Date: September 10, 2003 | | By: /s/ Michael B. Moneymaker Michael B. Moneymaker Executive Vice President and Chief Financial Officer Treasurer and Secretary |
EXHIBIT A
(1) Common Stock: None (See explanatory note (a) below).
(a) In accordance with the Joint Plan of Reorganization of NTELOS Inc. which was confirmed by an Order of the United States Bankruptcy Court for the Eastern District of Virginia, dated August 12, 2003 (the “Plan”), the Common Stock has been cancelled and is no longer in existence. The registration of the Common Stock is being terminated in accordance with Rule 12g-4(a)(1)(i).

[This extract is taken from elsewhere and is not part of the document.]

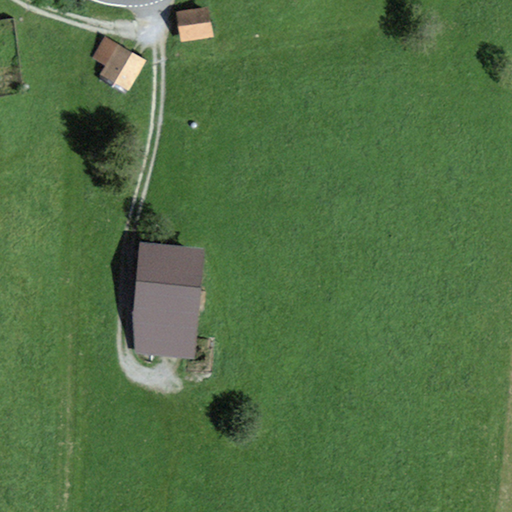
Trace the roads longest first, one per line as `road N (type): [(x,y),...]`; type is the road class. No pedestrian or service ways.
road 1 (track): [(123,335),(130,231),(156,121),(157,37)]
road 2 (track): [(23,0),(157,37),(151,0)]
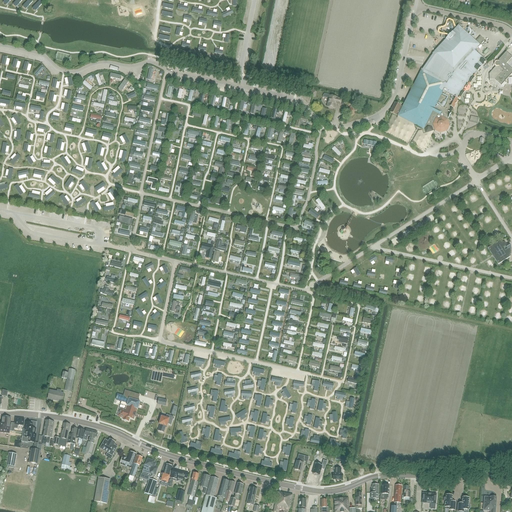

(2) Rights to Purchase Series A Junior Preferred Stock: None (See explanatory note (b) below).
(b) As a result of the cancellation of the Common Stock of NTELOS Inc., the associated rights to purchase Series A Junior Preferred Stock are being terminated in accordance with Rule 12g-4(a)(1)(i).
(3) 13.0% Senior Notes due 2010: None (See explanatory note (c) below).
(c) In accordance with the Plan, the 13.0% Senior Notes due 2010 have been cancelled and are no longer in existence. The registration of the 13.0% Senior Notes due 2010 is being terminated in accordance with Rule 12g-4(a)(1)(i).
(4) 13.5% Subordinated Notes due 2011: None (See explanatory note (d) below).
(d) In accordance with the Plan, the 13.5% Subordinated Notes due 2011 have been cancelled and are no longer in existence. The registration of the 13.5% Subordinated Notes due 2011 is being terminated in accordance with Rule 12g-4(a)(1)(i).
(5) Warrants to purchase NTELOS Inc. Common Stock—registration statement on Form S-3 dated April 26, 2001 (No. 333-59556): None (See explanatory note (e) below).
(e) No securities have been issued pursuant to the registration statement on Form S-3 dated April 26, 2001 which is referred to above. The registration statement on Form S-3 is being suspended pursuant to Rule 12h-3(b)(1)(i).